Art Toronto 2019 – October 25-27, 2019
Metro Toronto Convention Centre
Booth #A29

www.arttoronto.ca

 

For the 20th consecutive year, Michael Gibson Gallery will be exhibiting at Art Toronto. We are honoured to be one of six original galleries who have participated every year since the fair’s inception in 2000: Christopher Cutts Gallery (Toronto), Corkin Gallery (Toronto), Feheley Fine Arts (Toronto), Michael Gibson Gallery (London), Miriam Shiell Fine Art (Toronto), and Odon Wagner Gallery (Toronto).

We are excited to present a curated booth that focuses on figurative-based work and strong abstract paintings with a balance between secondary market artworks and represented artists.

Jack Bush’s “London #8” painting was painted in the summer of 1973 for an exhibition at Waddington Galleries in London, UK.  This painting will be featured in Art Toronto’s focus on Painters 11.

Graham Coughtry’s captivating “Self Portrait” inspired us to curate a section of our booth focused on the figure.  This canvas, from 1963, toured 11 American cities in the 1960s including the MoMA.

Along with Coughtry, Greg Curnoe is well known for paintings of the female form.  We will be showing Pop-inspired figurative paintings from the 1960s by Curnoe.

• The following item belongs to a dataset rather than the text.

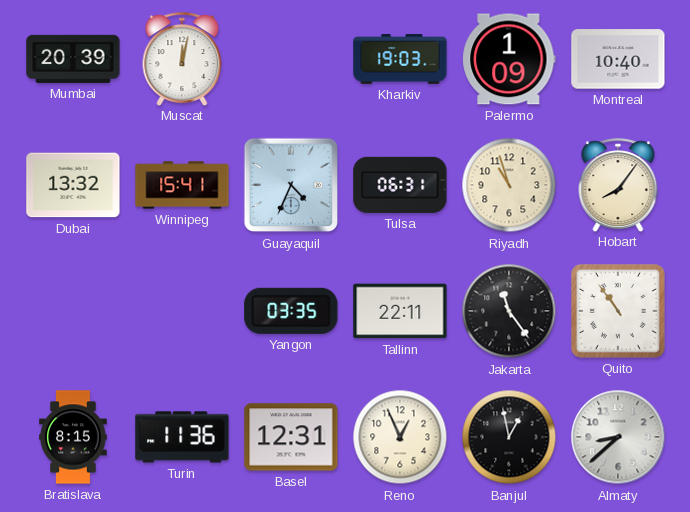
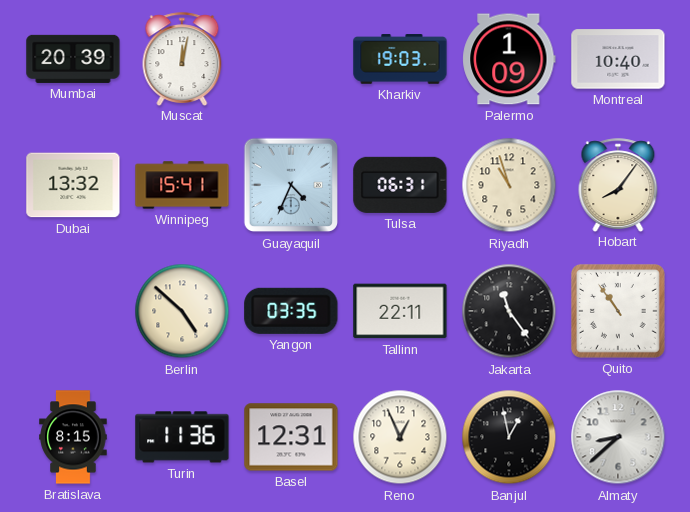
Berlin: none -> 4:52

Susan Dobson’s slide carousel photographs transform an obsolete technology into an industrial object.

Continuing with our figurative theme, we will be showing 2 vintage bee-altered porcelain figurines from Aganetha Dyck’s popular 2008 “Masked Ball Series”.

Gathie Falk has painted for us a charming suite of small still-life paintings featuring intimate moments from her everyday life.

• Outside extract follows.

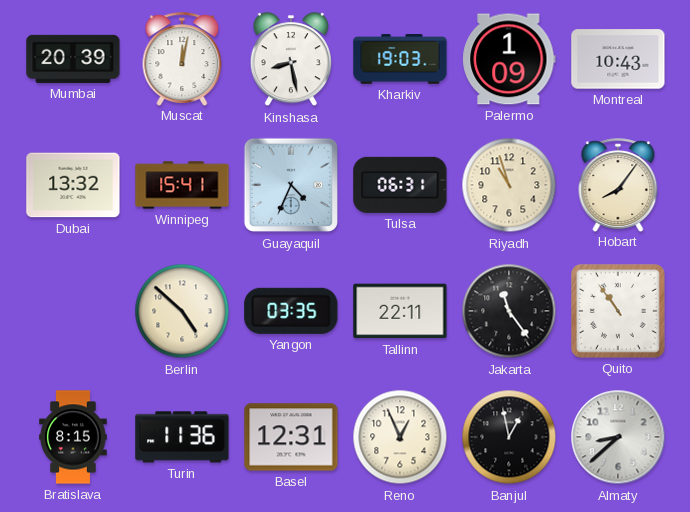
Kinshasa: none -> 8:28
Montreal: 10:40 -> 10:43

Jonathan Forrest, working within his modernist history, has pushed his technique even further, creating luminous soft, glowing, immersive abstract paintings.

Charles Gagnon’s painting from 1981 is an impressive gestural masterpiece complete with references to film and photography.

Will Gorlitz has painted for us a stunning new moon painting, hot and fiery, and properly tilted to enhance our visual experience.

Betty Goodwin’s swimmer painting is from her iconic “Swimmer Series” where she explored the human form, floating, swimming and falling through space.

In addition to Aganetha Dyck’s sculpture, we will be featuring a polmerized gypsum sculpture of a “Hat and Gloves” by Vancouver-based artist Liz Magor.

Jason McLean has created for us new idiosyncratic drawings that reference the passing of time, his family and the places where he lives.

Steven Shearer is known for his photo assemblages that reference youth and heavy metal culture.  We are featuring a rare print called “Choices and Associations” that combines images of youthful innocence in direct juxtaposition with tenuous adult choices.

Along with Graham Coughtry and Greg Curnoe, the late 1950s and early 1960s was a time of experimentation and development for Michael Snow.  Our “Enchanted Woman” from 1956 is a cutout, painted collage that inspired the cutouts of the subsequent Walking Woman works that followed.

Hans Wendt has painted for us a meditation in blue with his three high-realist watercolour paintings.

Last year we introduced the emerging photographer Sage Szkabarnicki-Stuart’s non-photoshoped and self-referential photos.  This year we will update you on her recent ambitions and adventures through photography.